**INSTRUCTIONS FOR THE TASK:**
Take the data below and extract the lines from the one with "15: (186, 210, 0.35)" to the one with "29: (154, 131, 0.30)", inclusive, exactly as written.

**RECORD EXTRACTS:**
******************************

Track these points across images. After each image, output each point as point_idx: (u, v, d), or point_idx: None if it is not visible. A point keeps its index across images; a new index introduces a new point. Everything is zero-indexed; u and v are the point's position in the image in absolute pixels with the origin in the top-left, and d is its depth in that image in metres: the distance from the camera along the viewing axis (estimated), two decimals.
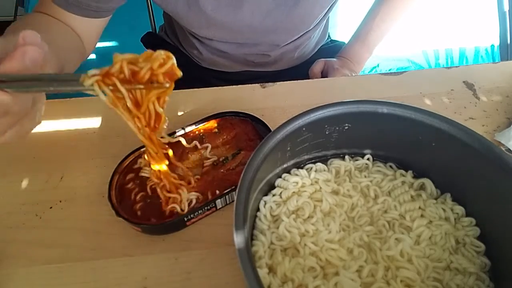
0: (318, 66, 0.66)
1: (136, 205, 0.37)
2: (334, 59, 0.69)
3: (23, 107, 0.29)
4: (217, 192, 0.37)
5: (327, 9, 0.62)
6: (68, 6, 0.47)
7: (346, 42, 0.71)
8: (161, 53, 0.26)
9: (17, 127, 0.31)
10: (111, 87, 0.26)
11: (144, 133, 0.30)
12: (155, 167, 0.33)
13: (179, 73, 0.27)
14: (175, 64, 0.26)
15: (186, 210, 0.35)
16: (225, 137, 0.43)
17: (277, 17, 0.56)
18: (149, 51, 0.26)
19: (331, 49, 0.74)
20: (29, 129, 0.32)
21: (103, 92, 0.26)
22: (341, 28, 1.05)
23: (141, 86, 0.27)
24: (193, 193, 0.37)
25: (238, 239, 0.24)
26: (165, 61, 0.25)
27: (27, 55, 0.28)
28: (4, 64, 0.27)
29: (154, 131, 0.30)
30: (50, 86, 0.28)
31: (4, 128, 0.30)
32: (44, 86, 0.28)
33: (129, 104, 0.27)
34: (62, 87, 0.27)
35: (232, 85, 0.52)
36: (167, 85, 0.26)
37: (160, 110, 0.28)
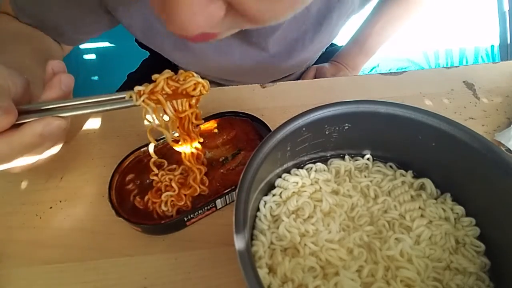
0: (310, 75, 0.65)
1: (136, 205, 0.37)
2: (327, 65, 0.67)
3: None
4: (217, 192, 0.37)
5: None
6: (44, 30, 0.47)
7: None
8: (194, 78, 0.31)
9: (51, 150, 0.34)
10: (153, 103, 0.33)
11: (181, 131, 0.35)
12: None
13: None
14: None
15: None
16: (225, 137, 0.43)
17: (271, 65, 0.55)
18: (185, 72, 0.32)
19: (330, 53, 0.72)
20: (60, 146, 0.36)
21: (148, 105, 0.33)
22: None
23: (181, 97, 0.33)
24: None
25: (238, 239, 0.24)
26: (196, 86, 0.32)
27: (63, 83, 0.31)
28: (45, 94, 0.31)
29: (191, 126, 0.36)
30: (99, 107, 0.32)
31: (46, 149, 0.33)
32: (94, 107, 0.32)
33: (168, 112, 0.34)
34: (109, 106, 0.32)
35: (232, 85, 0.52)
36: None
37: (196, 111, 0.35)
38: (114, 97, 0.32)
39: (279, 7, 0.21)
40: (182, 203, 0.36)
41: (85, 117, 0.48)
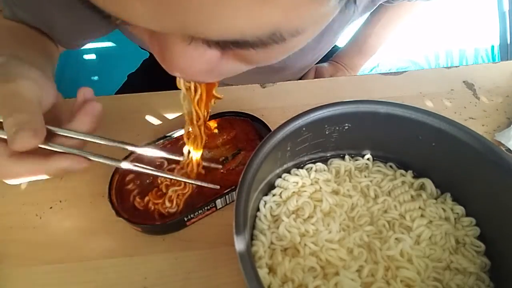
0: (309, 75, 0.64)
1: (136, 205, 0.37)
2: (326, 65, 0.67)
3: None
4: (217, 192, 0.37)
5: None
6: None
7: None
8: None
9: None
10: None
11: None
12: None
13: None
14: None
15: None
16: (225, 137, 0.43)
17: (271, 72, 0.55)
18: None
19: (330, 53, 0.72)
20: None
21: None
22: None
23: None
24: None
25: (238, 239, 0.24)
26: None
27: (95, 109, 0.31)
28: (78, 120, 0.31)
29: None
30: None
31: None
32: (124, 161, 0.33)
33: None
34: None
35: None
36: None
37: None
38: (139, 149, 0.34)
39: (274, 55, 0.22)
40: (186, 191, 0.36)
41: None
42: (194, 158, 0.37)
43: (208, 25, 0.16)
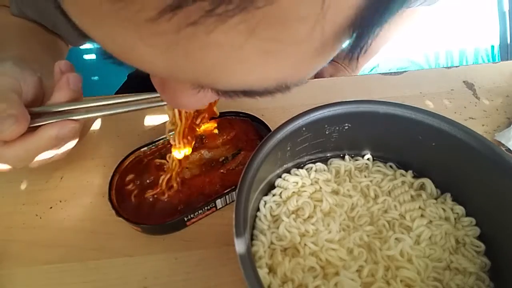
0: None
1: (136, 205, 0.37)
2: (326, 65, 0.67)
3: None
4: (217, 192, 0.37)
5: None
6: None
7: None
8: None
9: (65, 148, 0.35)
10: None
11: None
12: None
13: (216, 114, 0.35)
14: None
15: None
16: (225, 137, 0.43)
17: None
18: None
19: None
20: (72, 145, 0.36)
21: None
22: None
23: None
24: None
25: (238, 239, 0.24)
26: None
27: (70, 83, 0.32)
28: (55, 96, 0.32)
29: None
30: (112, 110, 0.32)
31: (59, 149, 0.34)
32: (106, 110, 0.32)
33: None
34: (121, 109, 0.32)
35: None
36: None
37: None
38: (124, 100, 0.33)
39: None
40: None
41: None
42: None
43: (219, 80, 0.17)
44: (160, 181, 0.37)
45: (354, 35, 0.16)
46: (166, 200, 0.37)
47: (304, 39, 0.15)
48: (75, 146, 0.44)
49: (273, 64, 0.16)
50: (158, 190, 0.37)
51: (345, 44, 0.18)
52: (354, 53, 0.18)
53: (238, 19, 0.13)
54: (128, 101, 0.33)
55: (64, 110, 0.32)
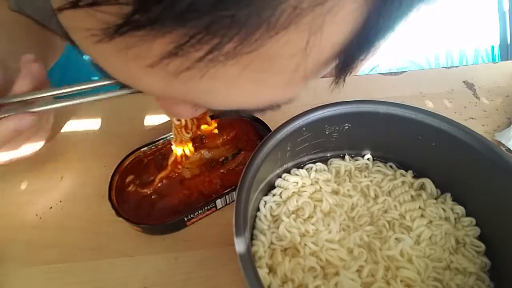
0: None
1: (136, 205, 0.37)
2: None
3: (40, 122, 0.33)
4: (217, 192, 0.37)
5: None
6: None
7: None
8: None
9: (32, 141, 0.34)
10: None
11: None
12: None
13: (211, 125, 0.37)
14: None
15: None
16: (225, 137, 0.43)
17: None
18: None
19: None
20: (43, 142, 0.36)
21: None
22: None
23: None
24: None
25: (238, 239, 0.24)
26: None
27: (32, 70, 0.31)
28: (16, 85, 0.31)
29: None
30: (75, 100, 0.30)
31: (21, 143, 0.33)
32: (68, 100, 0.31)
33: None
34: (88, 98, 0.30)
35: None
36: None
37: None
38: (95, 84, 0.30)
39: None
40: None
41: (86, 117, 0.48)
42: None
43: (213, 103, 0.18)
44: (156, 179, 0.37)
45: (341, 61, 0.18)
46: (166, 200, 0.37)
47: (291, 72, 0.16)
48: (75, 146, 0.44)
49: (265, 90, 0.17)
50: (154, 186, 0.38)
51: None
52: (340, 76, 0.20)
53: (231, 62, 0.14)
54: (92, 86, 0.30)
55: (26, 100, 0.31)
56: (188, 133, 0.35)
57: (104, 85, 0.29)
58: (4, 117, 0.30)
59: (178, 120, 0.34)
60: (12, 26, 0.45)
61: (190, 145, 0.37)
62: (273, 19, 0.13)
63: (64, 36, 0.17)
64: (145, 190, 0.38)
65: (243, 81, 0.16)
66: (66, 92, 0.30)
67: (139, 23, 0.13)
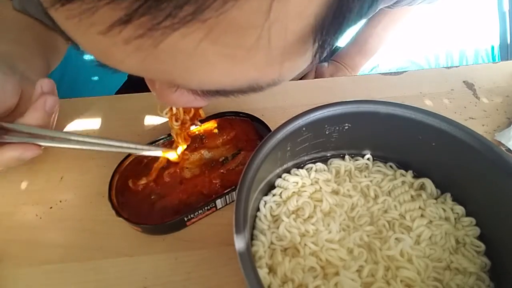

******************************

**OUTPUT:**
15: (186, 210, 0.35)
16: (225, 137, 0.43)
17: (277, 17, 0.56)
18: (149, 51, 0.26)
19: (331, 49, 0.74)
20: (29, 129, 0.32)
21: (103, 92, 0.26)
22: (341, 28, 1.05)
23: (141, 86, 0.27)
24: (193, 193, 0.37)
25: (238, 239, 0.24)
26: (165, 61, 0.25)
27: (27, 55, 0.28)
28: (4, 64, 0.27)
29: (154, 131, 0.30)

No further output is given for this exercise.